Es fácil decir que los españoles son vagos, que la productividad es una mierda… pero a diario me cruzo con gente que no tienen nada que envidiar a esos que quieren darnos lecciones. Profesionales que apagan los fuegos de su trabajo, que cubren las miserias de unas costumbres heredadas que no ayudan a motivarse (90 días fecha factura, ley concursal, burocracia). Sin esa gente no podría haber aguantado tanto. Por esa gente aguanto un poco más, porque la verdad, sería feliz en cualquier trabajo en que tuviera algo de contacto con gente buena, con gente con imaginación y ganas de innovar. Haciendo quesos o cultivando tomates, reponiendo leche en un centro comercial, o ayudando a mi padre a hacer reformas. Aunque prefiero que siga retirado, la verdad. 60 años de trabajo fueron bastantes. Él no se tomó años sabáticos. Mi madre tampoco. Alguna vez he intuido que se arrepentían de no haber podido hacerlo. Por mí entre otras cosas.

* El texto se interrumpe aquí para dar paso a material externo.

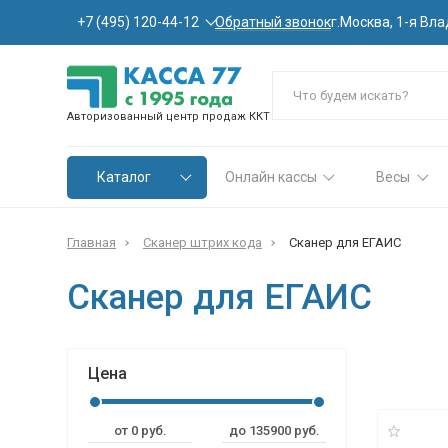
Обратный звонок
+7 (495) 120-44-12
г.Москва, 1-я Вла
Авторизованный центр продаж ККТ
Каталог
Онлайн кассы
Весы
Главная
Сканер штрих кода
Сканер для ЕГАИС
Сканер для ЕГАИС
Цена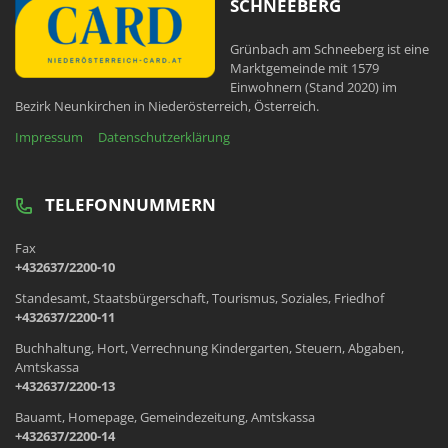
SCHNEEBERG
Grünbach am Schneeberg ist eine
Marktgemeinde mit 1579
Einwohnern (Stand 2020) im
Bezirk Neunkirchen in Niederösterreich, Österreich.
Impressum
Datenschutzerklärung
TELEFONNUMMERN
Fax
+432637/2200-10
Standesamt, Staatsbürgerschaft, Tourismus, Soziales, Friedhof
+432637/2200-11
Buchhaltung, Hort, Verrechnung Kindergarten, Steuern, Abgaben,
Amtskassa
+432637/2200-13
Bauamt, Homepage, Gemeindezeitung, Amtskassa
+432637/2200-14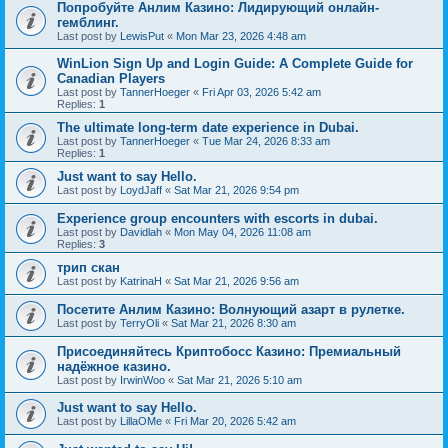
Попробуйте Анлим Казино: Лидирующий онлайн-
гемблинг.
Last post by
LewisPut
«
Mon Mar 23, 2026 4:48 am
WinLion Sign Up and Login Guide: A Complete Guide for
Canadian Players
Last post by
TannerHoeger
«
Fri Apr 03, 2026 5:42 am
Replies:
1
The ultimate long-term date experience in Dubai.
Last post by
TannerHoeger
«
Tue Mar 24, 2026 8:33 am
Replies:
1
Just want to say Hello.
Last post by
LoydJaff
«
Sat Mar 21, 2026 9:54 pm
Experience group encounters with escorts in dubai.
Last post by
Davidlah
«
Mon May 04, 2026 11:08 am
Replies:
3
трип скан
Last post by
KatrinaH
«
Sat Mar 21, 2026 9:56 am
Посетите Анлим Казино: Волнующий азарт в рулетке.
Last post by
TerryOli
«
Sat Mar 21, 2026 8:30 am
Присоединяйтесь Криптобосс Казино: Премиальный
надёжное казино.
Last post by
IrwinWoo
«
Sat Mar 21, 2026 5:10 am
Just want to say Hello.
Last post by
LillaOMe
«
Fri Mar 20, 2026 5:42 am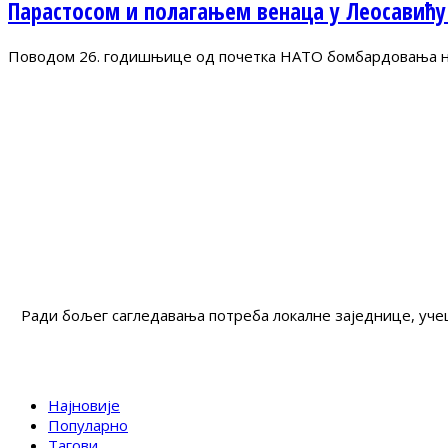
Парастосом и полагањем венаца у Леосавићу
Поводом 26. годишњице од почетка НАТО бомбардовања на 
Ради бољег сагледавања потреба локалне заједнице, учеш
Најновије
Популарно
Тагови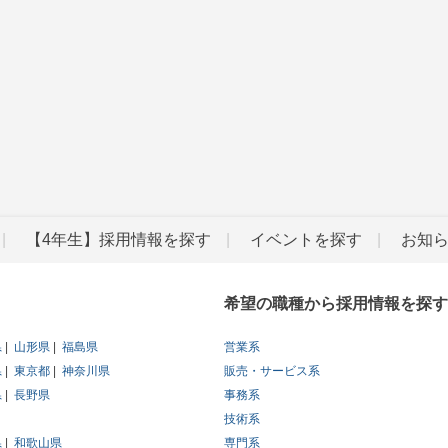
【4年生】採用情報を探す
イベントを探す
お知
希望の職種から採用情報を探す
県
山形県
福島県
営業系
県
東京都
神奈川県
販売・サービス系
県
長野県
事務系
技術系
県
和歌山県
専門系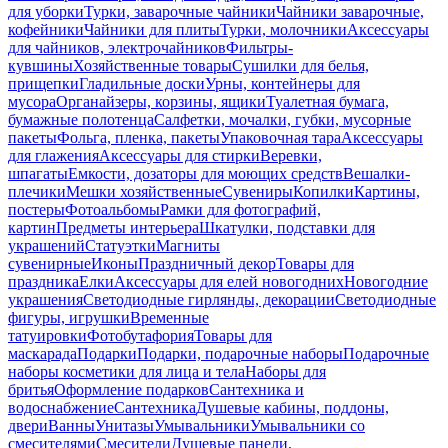
для уборки
Турки, заварочные чайники
Чайники заварочные,
кофейники
Чайники для плиты
Турки, молочники
Аксессуары
для чайников, электрочайников
Фильтры-
кувшины
Хозяйственные товары
Сушилки для белья,
прищепки
Гладильные доски
Урны, контейнеры для
мусора
Органайзеры, корзины, ящики
Туалетная бумага,
бумажные полотенца
Салфетки, мочалки, губки, мусорные
пакеты
Фольга, пленка, пакеты
Упаковочная тара
Аксессуары
для глажения
Аксессуары для стирки
Веревки,
шпагаты
Емкости, дозаторы для моющих средств
Вешалки-
плечики
Мешки хозяйственные
Сувениры
Копилки
Картины,
постеры
Фотоальбомы
Рамки для фотографий,
картин
Предметы интерьера
Шкатулки, подставки для
украшений
Статуэтки
Магниты
сувенирные
Иконы
Праздничный декор
Товары для
праздника
Елки
Аксессуары для елей новогодних
Новогодние
украшения
Светодиодные гирлянды, декорации
Светодиодные
фигуры, игрушки
Временные
татуировки
Фотобутафория
Товары для
маскарада
Подарки
Подарки, подарочные наборы
Подарочные
наборы косметики для лица и тела
Наборы для
бритья
Оформление подарков
Сантехника и
водоснабжение
Сантехника
Душевые кабины, поддоны,
двери
Ванны
Унитазы
Умывальники
Умывальники со
смесителями
Смесители
Душевые панели,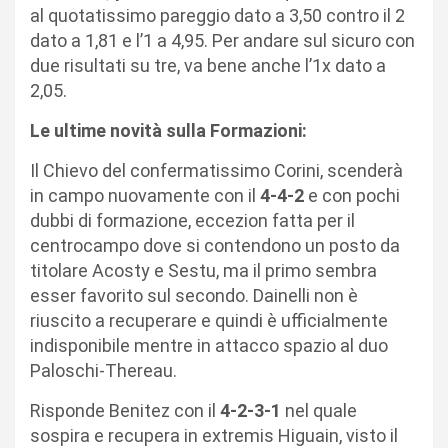
al quotatissimo pareggio dato a 3,50 contro il 2
dato a 1,81 e l’1 a 4,95. Per andare sul sicuro con
due risultati su tre, va bene anche l’1x dato a
2,05.
Le ultime novità sulla Formazioni:
Il Chievo del confermatissimo Corini, scenderà
in campo nuovamente con il
4-4-2
e con pochi
dubbi di formazione, eccezion fatta per il
centrocampo dove si contendono un posto da
titolare Acosty e Sestu, ma il primo sembra
esser favorito sul secondo. Dainelli non è
riuscito a recuperare e quindi è ufficialmente
indisponibile mentre in attacco spazio al duo
Paloschi-Thereau.
Risponde Benitez con il
4-2-3-1
nel quale
sospira e recupera in extremis Higuain, visto il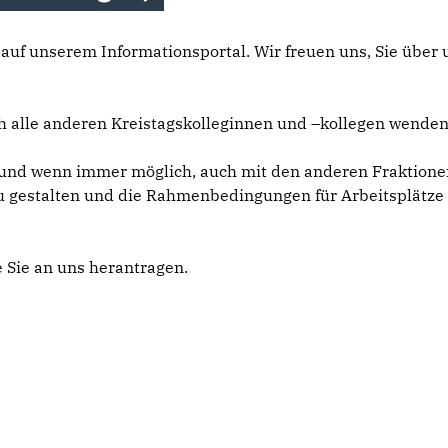
h auf unserem Informationsportal. Wir freuen uns, Sie übe
ch alle anderen Kreistagskolleginnen und –kollegen wende
nd wenn immer möglich, auch mit den anderen Fraktionen h
u gestalten und die Rahmenbedingungen für Arbeitsplätze
 Sie an uns herantragen.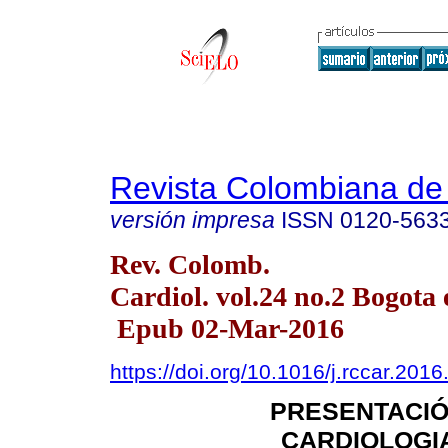
Revista Colombiana de 
versión impresa
ISSN
0120-563
Rev. Colomb.
Cardiol. vol.24 no.2 Bogota 
Epub 02-Mar-2016
https://doi.org/10.1016/j.rccar.201
PRESENTACIÓ
CARDIOLOGI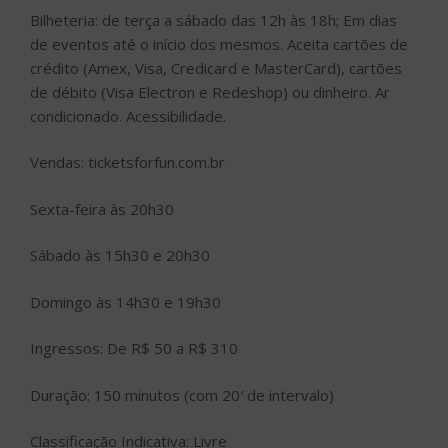
Bilheteria: de terça a sábado das 12h às 18h; Em dias
de eventos até o início dos mesmos. Aceita cartões de
crédito (Amex, Visa, Credicard e MasterCard), cartões
de débito (Visa Electron e Redeshop) ou dinheiro. Ar
condicionado. Acessibilidade.
Vendas: ticketsforfun.com.br
Sexta-feira às 20h30
Sábado às 15h30 e 20h30
Domingo às 14h30 e 19h30
Ingressos: De R$ 50 a R$ 310
Duração: 150 minutos (com 20′ de intervalo)
Classificação Indicativa: Livre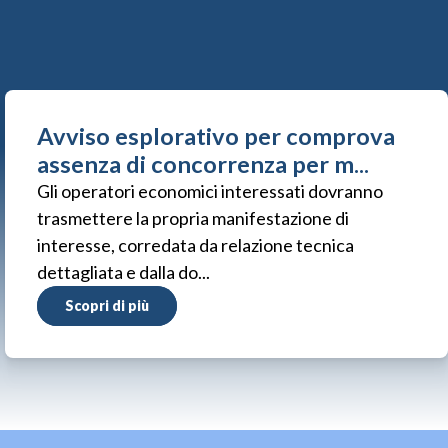
Avviso esplorativo per comprova
assenza di concorrenza per m...
Gli operatori economici interessati dovranno
trasmettere la propria manifestazione di
interesse, corredata da relazione tecnica
dettagliata e dalla do...
Scopri di più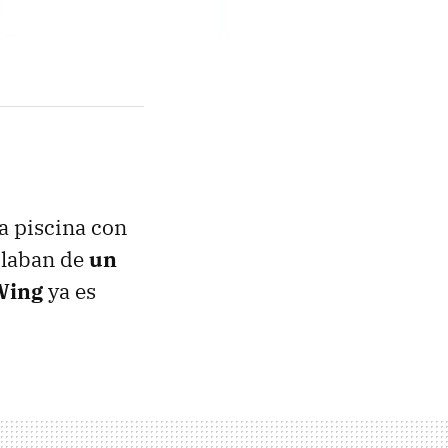
la piscina con
laban de
un
Wing
ya es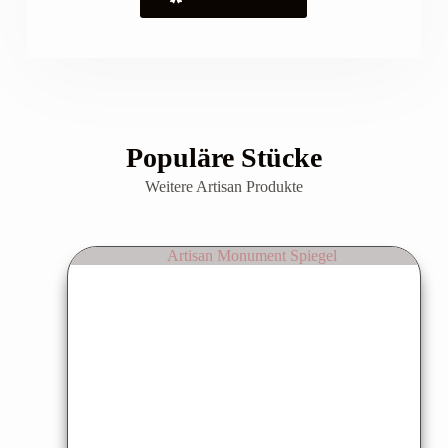
Populäre Stücke
Weitere Artisan Produkte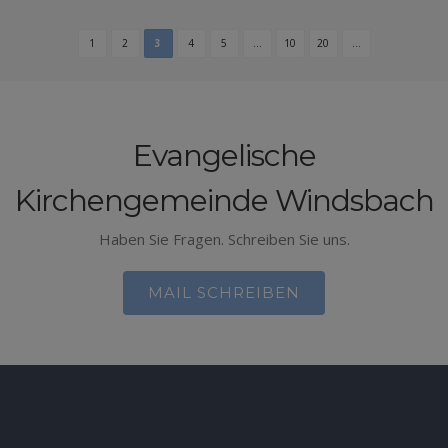
1
2
3
4
5
...
10
20
...
Evangelische
Kirchengemeinde Windsbach
Haben Sie Fragen. Schreiben Sie uns.
MAIL SCHREIBEN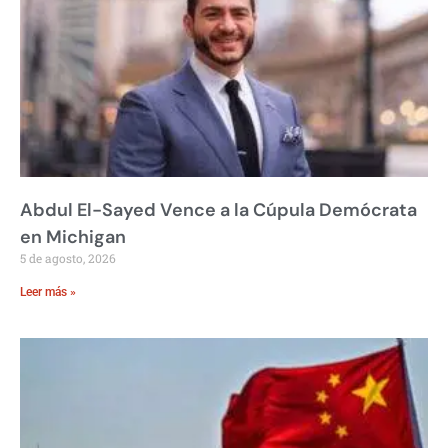
Abdul El-Sayed Vence a la Cúpula Demócrata
en Michigan
5 de agosto, 2026
Leer más »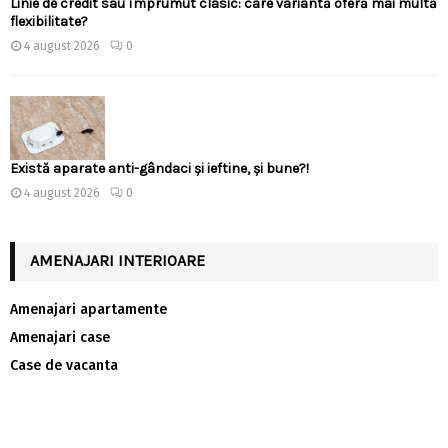
Linie de credit sau împrumut clasic: care variantă oferă mai multă
flexibilitate?
4 august 2026
0
Există aparate anti-gândaci și ieftine, și bune?!
4 august 2026
0
AMENAJARI INTERIOARE
Amenajari apartamente
Amenajari case
Case de vacanta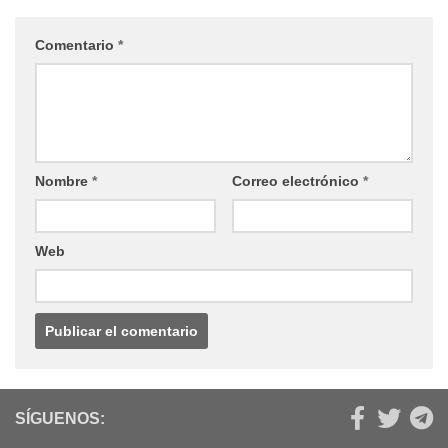
Comentario
*
Nombre
*
Correo electrónico
*
Web
SÍGUENOS: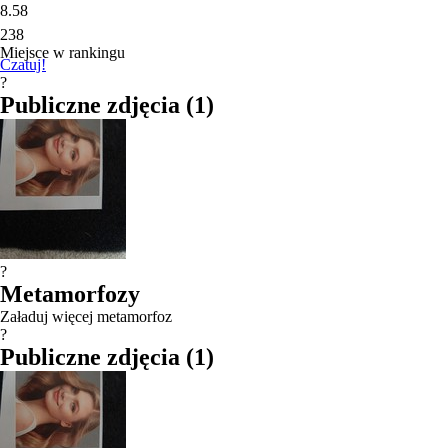
8.58
238
Miejsce w rankingu
Czatuj!
?
Publiczne zdjęcia
(
1
)
?
Metamorfozy
Załaduj więcej metamorfoz
?
Publiczne zdjęcia
(
1
)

Por mí es por quién lo haría yo ahora. En estos años he sumado muchas experiencias, grandes desengaños, decenas de kilos de más, achaques por doquier…

No soy de necesitar muchas cosas, no tengo propiedades, ni hijos (de momento) y no me asusta trabajar de lo que sea, dónde sea, y eso me da una libertad que muchas veces es complicado de entender para los demás. Si paro hoy mismo y desaparezco para mis clientes, algunos lo notarían, pero seamos sinceros, “a rey muerto, rey puesto”. Si no pilla a mitad de un proyecto o con algo sin terminar, podrían sobrevivir y medio olvidar. Se acordarían más a medio plazo. Quiero pensar que pensarían en mí, pero no tanto por los proyectos concretos que hayas sacado a flote, sino por la ética del trabajo, por la honestidad, la sonrisa, la solución y el comentario sincero. Si marcas tus estándares y vives sobre ellos, no importa que desaparezcas un tiempo, siempre habrá un sitio donde volver. Aunque no sea donde estabas antes. Sólo hay que olvidar el miedo a reinventarse. Al fin y al cabo, vida, de momento, sólo tenemos ésta.